What to produce -> Exclude all pictures, then copy each of the records exactly as written.

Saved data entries
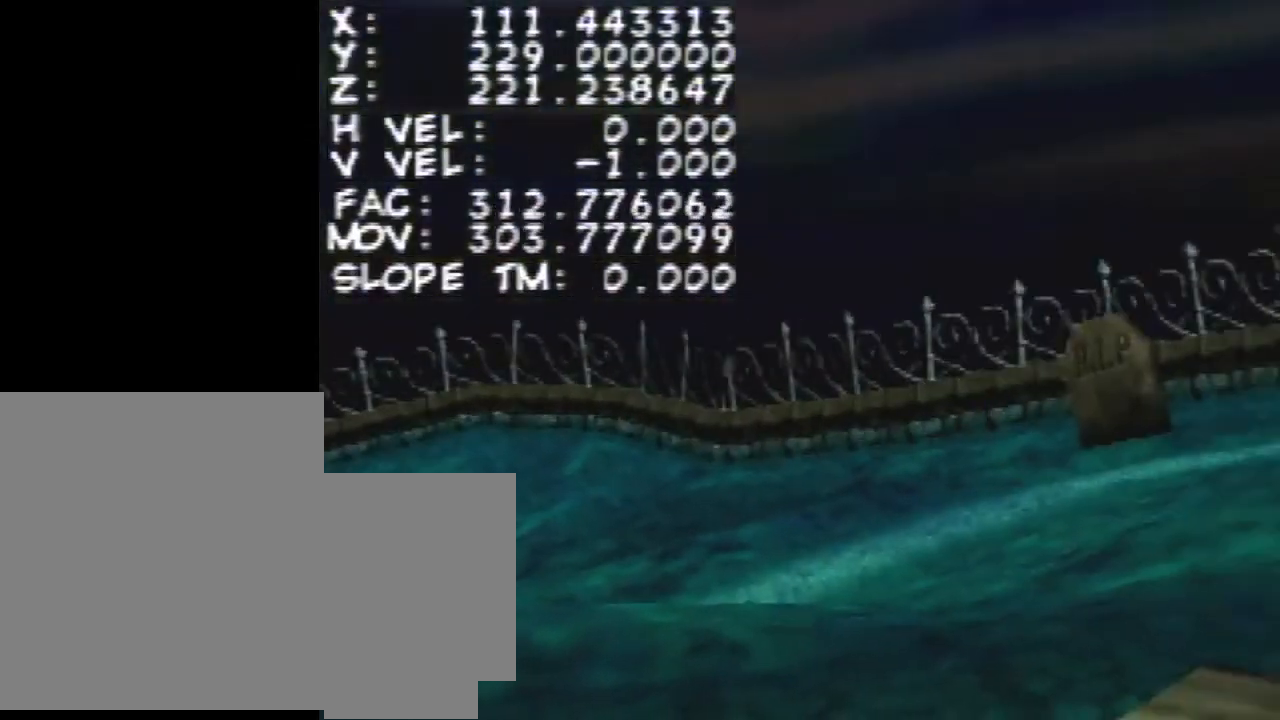
{"buttons": [], "left_stick": "right", "events": [[167, "START", "down"], [367, "START", "up"]]}
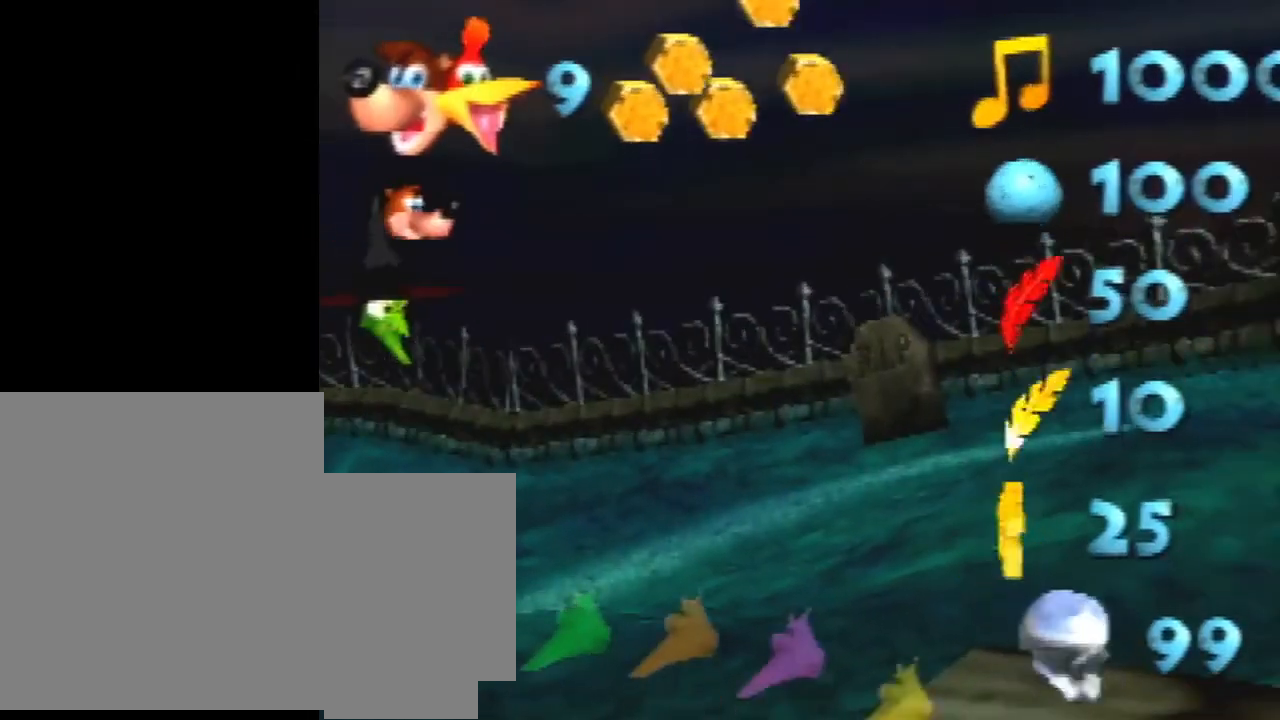
{"buttons": [], "left_stick": "center", "events": [[100, "left_stick", "center"]]}
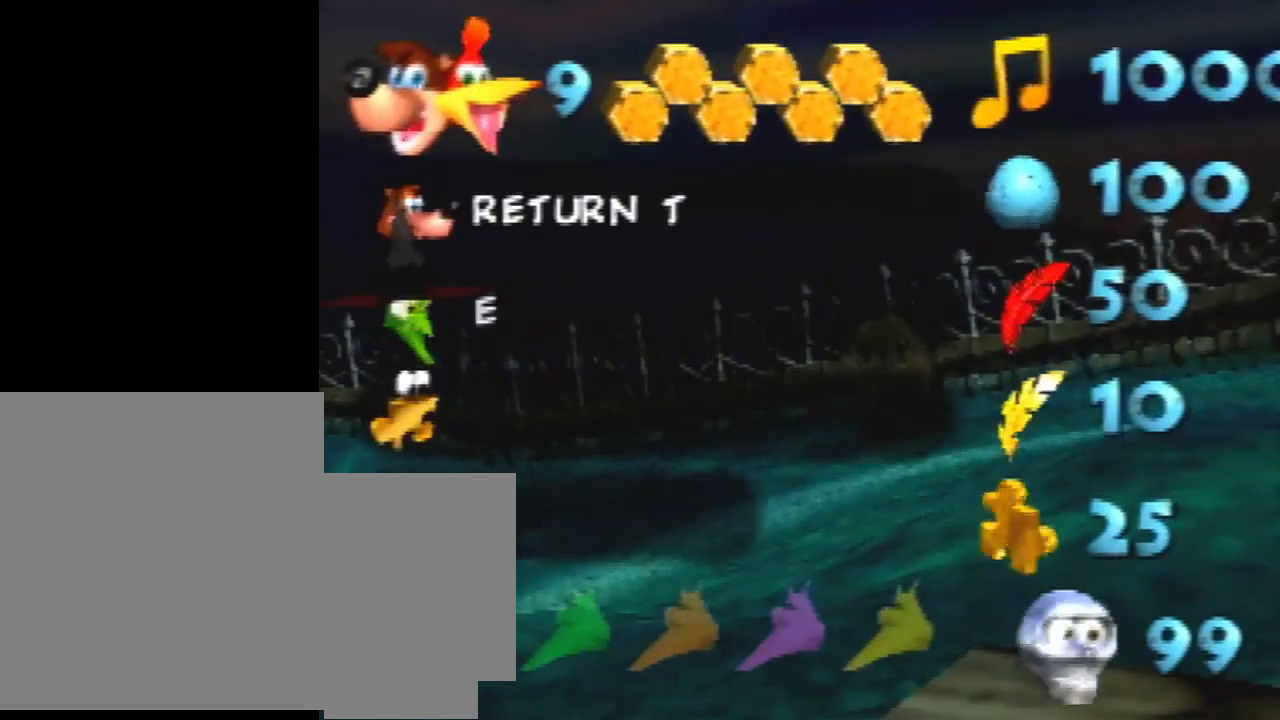
{"buttons": [], "left_stick": "center", "events": []}
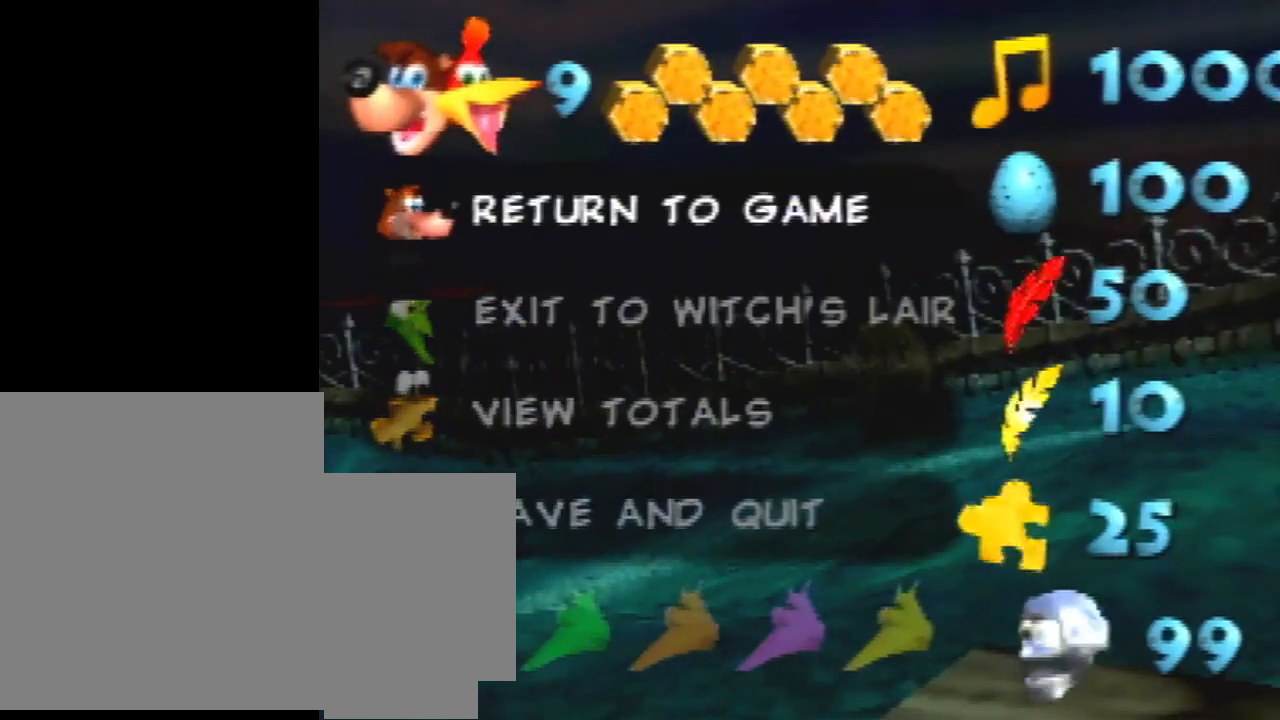
{"buttons": [], "left_stick": "center", "events": []}
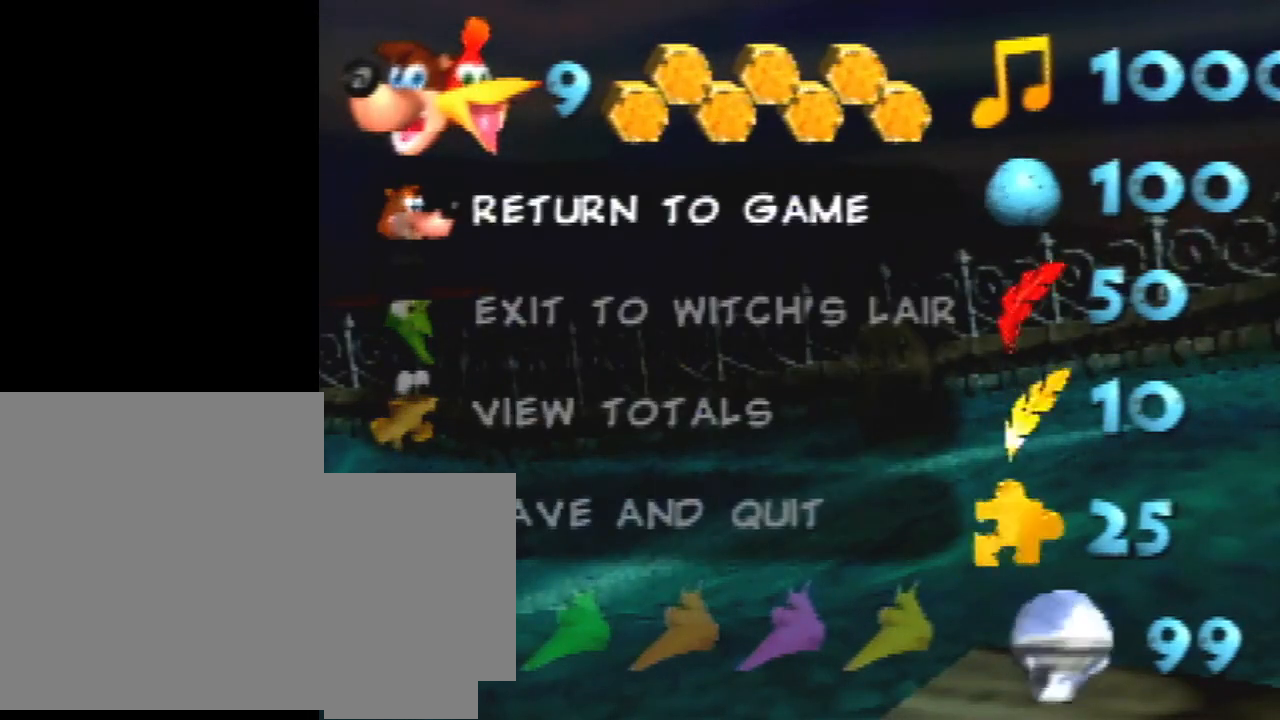
{"buttons": [], "left_stick": "center", "events": []}
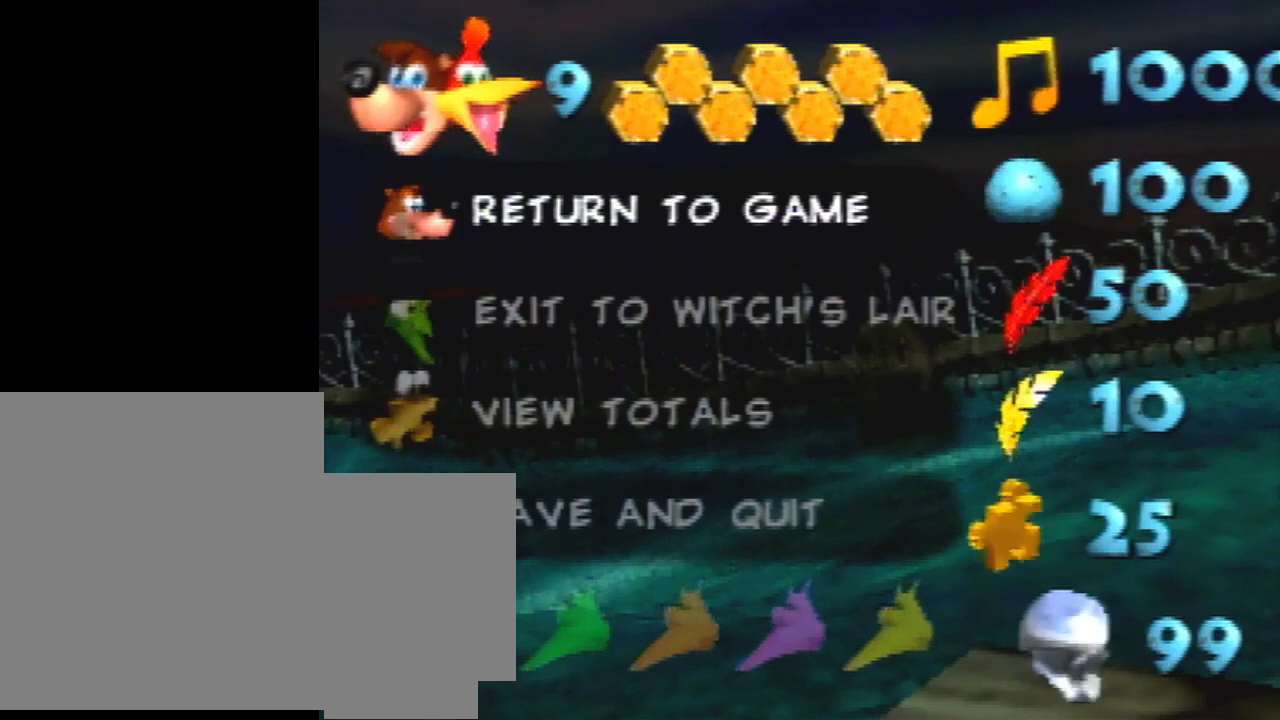
{"buttons": [], "left_stick": "center", "events": []}
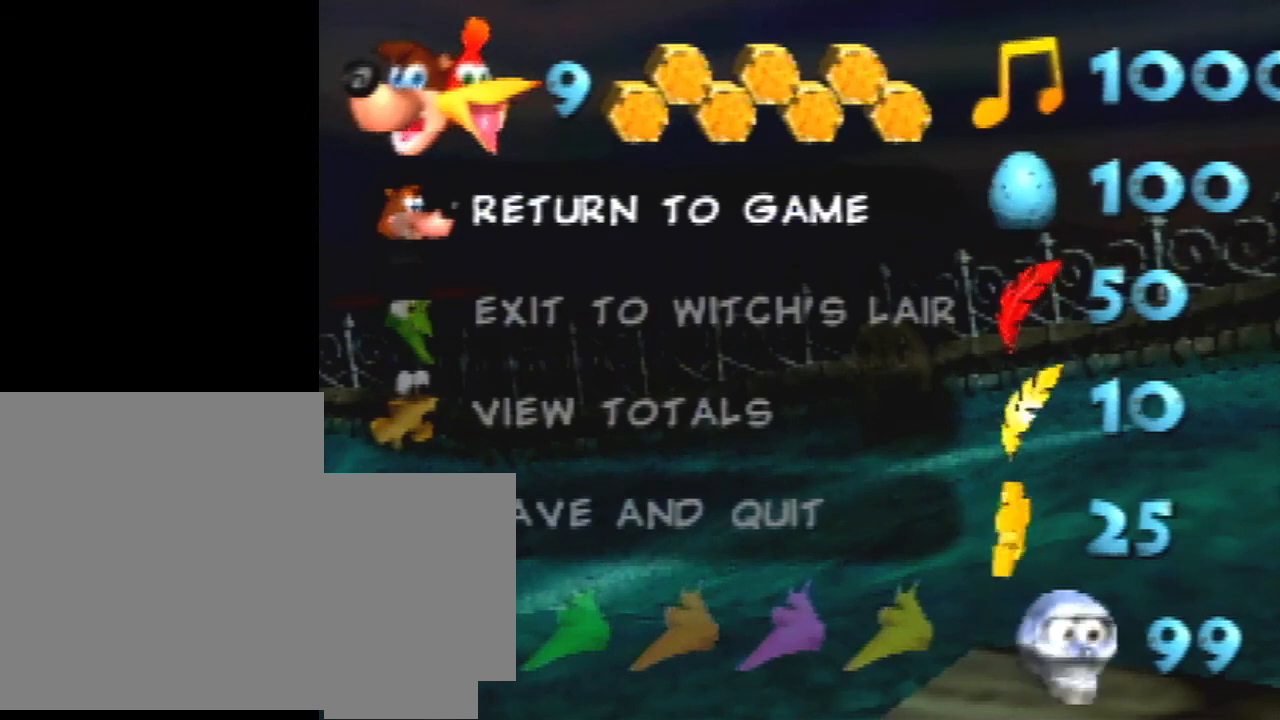
{"buttons": [], "left_stick": "center", "events": []}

Finished exercise ->
{"buttons": [], "left_stick": "right", "events": [[167, "START", "down"], [367, "START", "up"]]}
{"buttons": [], "left_stick": "center", "events": [[100, "left_stick", "center"]]}
{"buttons": [], "left_stick": "center", "events": []}
{"buttons": [], "left_stick": "center", "events": []}
{"buttons": [], "left_stick": "center", "events": []}
{"buttons": [], "left_stick": "center", "events": []}
{"buttons": [], "left_stick": "center", "events": []}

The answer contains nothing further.